Antipsychotic drug not effective in treating delirium in critically ill patients

Published on August 22, 2013 at 3:30 AM · No Comments

Haloperidol, an antipsychotic drug used in many hospitals to treat delirium in critically ill patients, is no more effective than placebo in reducing the number of days that critically ill patients spend either delirious or in a coma, according to new research published in The Lancet Respiratory Medicine.

Delirium, or severe confusion and disorientation, is often experienced by critically ill patients, and although causality between delirium and mortality is not established, critically ill patients who develop delirium are up to three times more likely to die by 6 months than are those who do not. Delirium may also add to the distress and discomfort experienced by both a critically ill patient and their family.

A group of researchers led by Dr Valerie Page tested the effect of haloperidol on delirium in 141 critically ill patients on artificial ventilation in Watford General Hospital, Watford, UK.  Just over half (71) of the patients received haloperidol to treat delirium, with the remaining 70 patients receiving a placebo.

Haloperidol doses were based on existing clinical practice for the management of delirium, and patients were carefully monitored for adverse reactions to the drug, as well as over-sedation. Both the clinicians administering the study drug, and the researchers who analysed the data, were not aware of patients’ placement in the control or study groups.

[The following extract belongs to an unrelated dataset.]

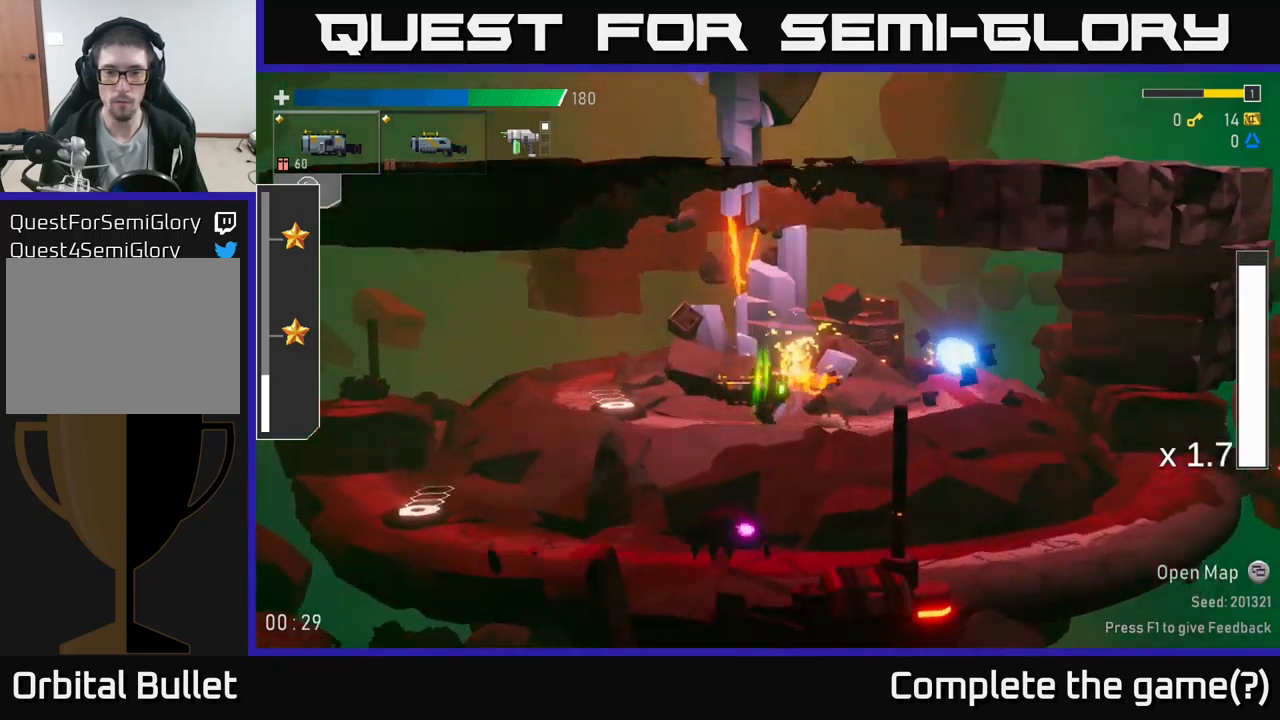
{"buttons": ["Y"], "left_stick": "left", "right_stick": "center", "events": [[450, "Y", "down"]]}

The researchers found that compared to the placebo group, haloperidol had no effect on the number of days spent without delirium or without coma, up to 14 days after the study began. Nor did the drug affect mortality rates, length of stay in critical care or hospital, or number of ventilator-free days up to 28 days after the study began.

Despite its lack of effectiveness in treating delirium, the trial results show that patients given haloperidol seemed to require less sedation than those given placebo, suggesting that the drug may still be useful for short-term management of acute agitation.

“Despite a limited evidence base, increasing numbers of patients are being exposed to haloperidol for the management of delirium,” says Dr Page. “Our results suggest a commonly used haloperidol dose regimen does not decrease delirium in critically ill patients requiring mechanical ventilation, when commenced early during ICU stay.”

“Although haloperidol can be used safely in this population of patients, our results do not support the idea that haloperidol modifies duration of delirium in critically ill patients.  Identification of a drug to prevent or reduce delirium and improve adverse outcomes, including in the intensive care setting, needs to be a high priority within delirium research.”*

“Although haloperidol is used commonly, its use to treat delirium does not seem to be justified,” Dr Yoanna Skrobik, Lise and Jean Saine Critical Care Chair at the University of Montreal in Canada, writes in a linked Comment. Dr Skrobik goes on to question whether delirium even needs to be treated with drugs, adding that, “Only non-pharmacological prevention measures have been shown to reduce its occurrence in critically ill patients. Non-pharmacological interventions are effective in numerous psychiatric and psychological disturbances. The challenge lies in the distress delirium symptoms cause in caregivers…We should be asking ourselves, are we treating the patients or our own discomfort?”